=== Excerpted text ===

---

Born Again to Mary, the Holy Theotokos
In which Teófilo explains how his devotion to the Blessed Virgin Mary also took off in 1979.
Mary the Dawn, Christ the Perfect Day;
Mary the Gate, Christ the Heav'nly Way!
Mary the Root, Christ the Mystic Vine;
Mary the Grape, Christ the Sacred Wine!
Mary the Wheat-sheaf, Christ the Living Bread;
Mary the Rose-Tree, Christ the Rose Blood-red!
Mary the Font, Christ the Cleansing Flood;
Mary the Chalice, Christ the Saving Blood!
Mary the Temple, Christ the Temple's Lord;
Mary the Shrine, Christ the God adored!
Mary the Beacon, Christ the Haven's Rest;
Mary the Mirror, Christ the Vision Blest!
Mary the Mother, Christ the Mother's Son.
Both ever blest while endless ages run.
Amen.
~ Medieval English Hymn
I know that this entry’s title will be grating to those readers who aren’t Catholic or Orthodox Christians. Even some Catholic Christians who may be sympathetic to the Protestant deemphasis of Mary, the Mother of Jesus who is also God Incarnate, may find this essay’s title discomfiting. I understand, but I won’t retract it. Let me explain why.
I stand with the Catholic Church in knowing that our devotion to the Blessed Virgin is intrinsic to Christian worship (CCC 971). The elevated veneration we give to our Lady is no mere liturgical adornment or afterthought. The truth as we hold it is that one can’t worship as a Catholic Christian and not venerate Mary, the Mother of God. Try as you may to erase Mary from the Church’s self-understanding and liturgy, you’ll only succeed by ceasing to be a Catholic Christian by cancelling her out from our faith. Let me explain what I mean.

---

=== Available data ===
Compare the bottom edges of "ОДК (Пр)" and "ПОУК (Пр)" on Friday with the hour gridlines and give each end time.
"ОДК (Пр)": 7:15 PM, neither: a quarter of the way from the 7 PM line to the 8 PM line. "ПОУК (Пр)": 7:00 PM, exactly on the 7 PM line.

---

=== Tasks ===
[1] According to the essay on devotion to Mary, in what year did Teófilo's devotion to the Blessed Virgin Mary take off?
[2] Carry the essay on devotion to Mary forward from its last sentence.
The data above is not needed here.

=== Responses per task ===
[1] 1979

[2]
Mary as Theotokos and Dei Genitrix
Without being exhaustive, let’s explore the scriptural foundations of Mary’s titles or “dignities.”. In the Bible we find Mother of My Lord (Luke 1:43b) and Mother of Jesus (John 2:1, 2:3: Acts 1:14). Knowing also that Jesus is God, coeternal with the Father (John 1:1) who became flesh, that is human (John 1:14), the Church extended the title Mother of God to Mary following the Scriptural logic. This teaching is known as Mary’s Divine Maternity. The first extra-scriptural title denoting this teaching was Theotokos, a Greek term meaning God-bearer. The closest Latin term was Dei Genitrix which means, literally, Mother of God.
Nestorius, an Archbishop of Constantinople, Christendom’s second most important see after Rome, was the first one who denied Mary was Theotokos in the fifth century A.D. He taught that too call Mary Theotokos was blasphemous as it implied that God had a mother. Nestorius proposed Mary be called Christotokos instead: “Mother of Christ” since she was only the mother of Christ’s human nature.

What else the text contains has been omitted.